* **TO DO**: Transcribe the full listing below, word for word, without pictures.

* **RECORDS FOR THIS EXERCISE**:
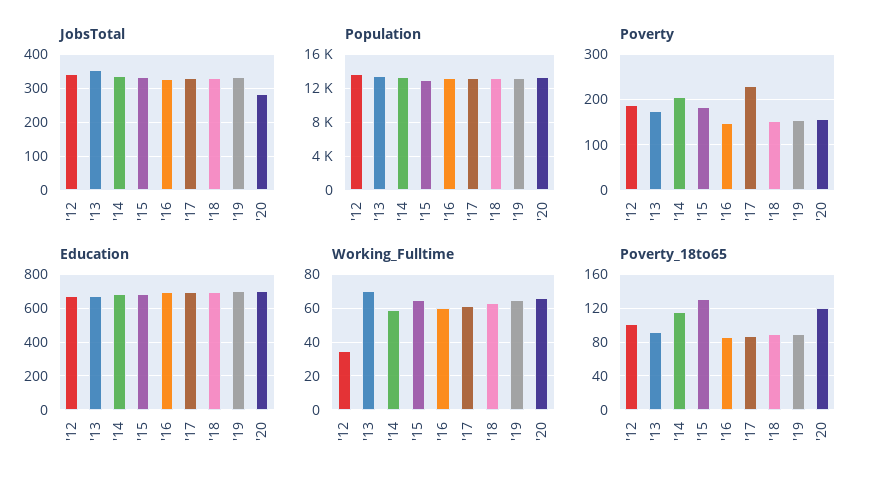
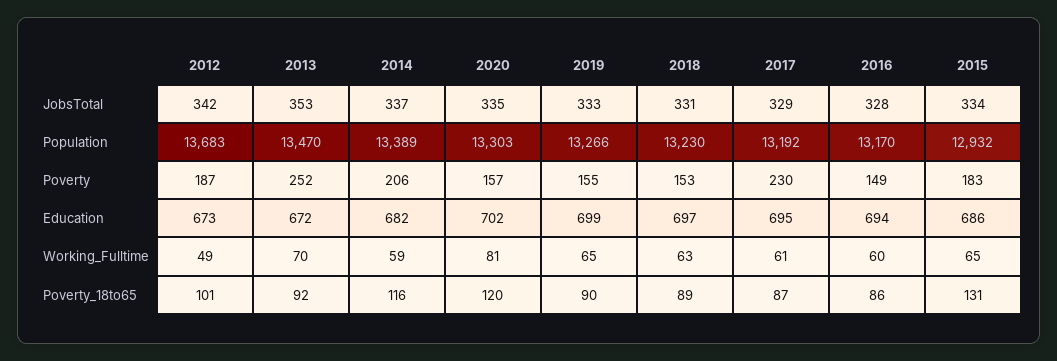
  {
    "JobsTotal": {
      "'12": 342,
      "'13": 353,
      "'14": 337,
      "'15": 334,
      "'16": 328,
      "'17": 329,
      "'18": 331,
      "'19": 333,
-     "'20": 280
+     "'20": 335
    },
    "Population": {
      "'12": 13683,
      "'13": 13470,
      "'14": 13389,
      "'15": 12932,
      "'16": 13170,
      "'17": 13192,
      "'18": 13230,
      "'19": 13266,
      "'20": 13303
    },
    "Poverty": {
      "'12": 187,
-     "'13": 180,
+     "'13": 252,
      "'14": 206,
      "'15": 183,
      "'16": 149,
      "'17": 230,
      "'18": 153,
      "'19": 155,
      "'20": 157
    },
    "Education": {
      "'12": 673,
      "'13": 672,
      "'14": 682,
      "'15": 686,
      "'16": 694,
      "'17": 695,
      "'18": 697,
      "'19": 699,
      "'20": 702
    },
    "Working_Fulltime": {
-     "'12": 35,
+     "'12": 49,
      "'13": 70,
      "'14": 59,
      "'15": 65,
      "'16": 60,
      "'17": 61,
      "'18": 63,
      "'19": 65,
-     "'20": 65
+     "'20": 81
    },
    "Poverty_18to65": {
      "'12": 101,
      "'13": 92,
      "'14": 116,
      "'15": 131,
      "'16": 86,
      "'17": 87,
      "'18": 89,
      "'19": 90,
      "'20": 120
    }
  }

* **YOUR RESPONSE**:
  {
    "JobsTotal": {
      "'12": 342,
      "'13": 353,
      "'14": 337,
      "'15": 334,
      "'16": 328,
      "'17": 329,
      "'18": 331,
      "'19": 333,
-     "'20": 280
+     "'20": 335
    },
    "Population": {
      "'12": 13683,
      "'13": 13470,
      "'14": 13389,
      "'15": 12932,
      "'16": 13170,
      "'17": 13192,
      "'18": 13230,
      "'19": 13266,
      "'20": 13303
    },
    "Poverty": {
      "'12": 187,
-     "'13": 180,
+     "'13": 252,
      "'14": 206,
      "'15": 183,
      "'16": 149,
      "'17": 230,
      "'18": 153,
      "'19": 155,
      "'20": 157
    },
    "Education": {
      "'12": 673,
      "'13": 672,
      "'14": 682,
      "'15": 686,
      "'16": 694,
      "'17": 695,
      "'18": 697,
      "'19": 699,
      "'20": 702
    },
    "Working_Fulltime": {
-     "'12": 35,
+     "'12": 49,
      "'13": 70,
      "'14": 59,
      "'15": 65,
      "'16": 60,
      "'17": 61,
      "'18": 63,
      "'19": 65,
-     "'20": 65
+     "'20": 81
    },
    "Poverty_18to65": {
      "'12": 101,
      "'13": 92,
      "'14": 116,
      "'15": 131,
      "'16": 86,
      "'17": 87,
      "'18": 89,
      "'19": 90,
      "'20": 120
    }
  }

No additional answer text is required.